Der Senat teilt nicht die Sorge der Beschwerdeführerin, das Landgericht habe (auch) die Bemessung der Gesamtstrafe so vorgenommen, dass ihre Vollstreckung noch zur Bewährung ausgesetzt werden konnte. Weder die Formulierung der Strafzumessungsgründe des angefochtenen Urteils noch das Ausmaß des vom Angeklagten verwirklichten Unrechts geben zu der Besorgnis Anlass, das Landgericht habe durch unzulässige Vermengung von Gesichtspunkten der Strafzumessung mit solchen der Strafaussetzung zur Bewährung eine nicht mehr schuldangemessene Gesamtstrafe verhängt (vgl. BGH, Urteile vom 4. Juli 2019 - 4 StR 47/19, NStZ-RR 2019, 339, 340; vom 28. November 2018 - 5 StR 376/18, Rn. 10; vom 7. Februar 2012 - 1 StR 525/11, BGHSt 57, 123, 133 f.).

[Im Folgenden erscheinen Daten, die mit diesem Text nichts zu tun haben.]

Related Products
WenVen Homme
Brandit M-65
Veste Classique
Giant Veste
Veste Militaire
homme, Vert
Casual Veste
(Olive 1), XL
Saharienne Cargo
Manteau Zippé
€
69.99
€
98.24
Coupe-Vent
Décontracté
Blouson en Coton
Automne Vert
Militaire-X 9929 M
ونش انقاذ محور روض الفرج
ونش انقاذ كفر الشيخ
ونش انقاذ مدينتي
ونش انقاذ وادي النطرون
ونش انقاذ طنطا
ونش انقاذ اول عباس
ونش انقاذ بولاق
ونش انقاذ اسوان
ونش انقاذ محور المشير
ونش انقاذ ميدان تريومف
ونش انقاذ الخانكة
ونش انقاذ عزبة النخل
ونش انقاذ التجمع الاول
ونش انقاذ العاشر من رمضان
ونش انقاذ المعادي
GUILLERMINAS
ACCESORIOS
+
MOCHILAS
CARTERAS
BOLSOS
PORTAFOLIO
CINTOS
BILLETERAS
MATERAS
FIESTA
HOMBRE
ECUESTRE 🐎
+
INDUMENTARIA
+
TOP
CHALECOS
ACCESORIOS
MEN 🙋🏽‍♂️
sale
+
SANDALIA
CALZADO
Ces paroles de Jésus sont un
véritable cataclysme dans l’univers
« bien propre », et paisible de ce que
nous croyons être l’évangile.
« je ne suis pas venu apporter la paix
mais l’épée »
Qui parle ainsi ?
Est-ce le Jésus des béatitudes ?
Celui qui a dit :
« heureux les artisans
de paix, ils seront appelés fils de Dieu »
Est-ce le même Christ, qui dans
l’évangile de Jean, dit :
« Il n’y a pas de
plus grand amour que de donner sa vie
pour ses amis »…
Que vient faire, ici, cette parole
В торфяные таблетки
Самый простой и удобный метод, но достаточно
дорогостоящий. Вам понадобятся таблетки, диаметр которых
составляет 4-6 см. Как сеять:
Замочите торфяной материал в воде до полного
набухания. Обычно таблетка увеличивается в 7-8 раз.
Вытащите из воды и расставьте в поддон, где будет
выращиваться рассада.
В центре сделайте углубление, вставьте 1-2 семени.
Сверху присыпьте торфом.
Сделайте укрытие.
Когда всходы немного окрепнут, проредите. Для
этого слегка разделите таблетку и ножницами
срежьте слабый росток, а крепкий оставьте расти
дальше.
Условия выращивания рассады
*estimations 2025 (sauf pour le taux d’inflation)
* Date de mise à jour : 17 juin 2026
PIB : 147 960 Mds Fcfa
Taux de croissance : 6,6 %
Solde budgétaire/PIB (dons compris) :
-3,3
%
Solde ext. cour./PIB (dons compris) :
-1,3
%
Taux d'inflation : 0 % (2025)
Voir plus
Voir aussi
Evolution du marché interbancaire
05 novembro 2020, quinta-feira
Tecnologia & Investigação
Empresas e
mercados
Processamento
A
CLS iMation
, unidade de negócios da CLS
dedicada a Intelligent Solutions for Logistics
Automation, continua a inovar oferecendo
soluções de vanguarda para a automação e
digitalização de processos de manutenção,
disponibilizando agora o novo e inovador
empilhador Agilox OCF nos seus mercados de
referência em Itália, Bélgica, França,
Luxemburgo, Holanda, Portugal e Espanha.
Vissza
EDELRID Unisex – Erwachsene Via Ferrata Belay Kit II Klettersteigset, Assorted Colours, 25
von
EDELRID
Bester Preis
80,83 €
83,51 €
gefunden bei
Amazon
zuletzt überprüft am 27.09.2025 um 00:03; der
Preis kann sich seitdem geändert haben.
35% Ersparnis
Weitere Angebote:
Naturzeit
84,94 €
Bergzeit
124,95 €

Dies gilt namentlich für die strafmildernde Berücksichtigung der stabilen familiären und wirtschaftlichen Verhältnisse des Angeklagten durch die Strafkammer. Bereits aus der gesetzlichen Pflicht, die Wirkungen der Strafe in den Strafzumessungsakt einzustellen (§ 46 Abs. 1 Satz 2 StGB), folgt die Bedeutung der Lebensumstände des Angeklagten für die Strafzumessung. Dies gilt auch dann, wenn die Lebensumstände des Angeklagten nicht in unmittelbarem Zusammenhang mit dem Tatgeschehen stehen (vgl. BGH, Urteil vom 7. Oktober 1987 - 2 StR 446/87, BGHR StGB § 177 Abs. 2 Strafrahmenwahl 1; Beschlüsse vom 29. Juli 2021 - 1 StR 221/21; vom 16. August 2011 - 5 StR 300/11; Schäfer/Sander/van Gemmerem, Praxis der Strafzumessung, 7. Aufl., Rn. 1119).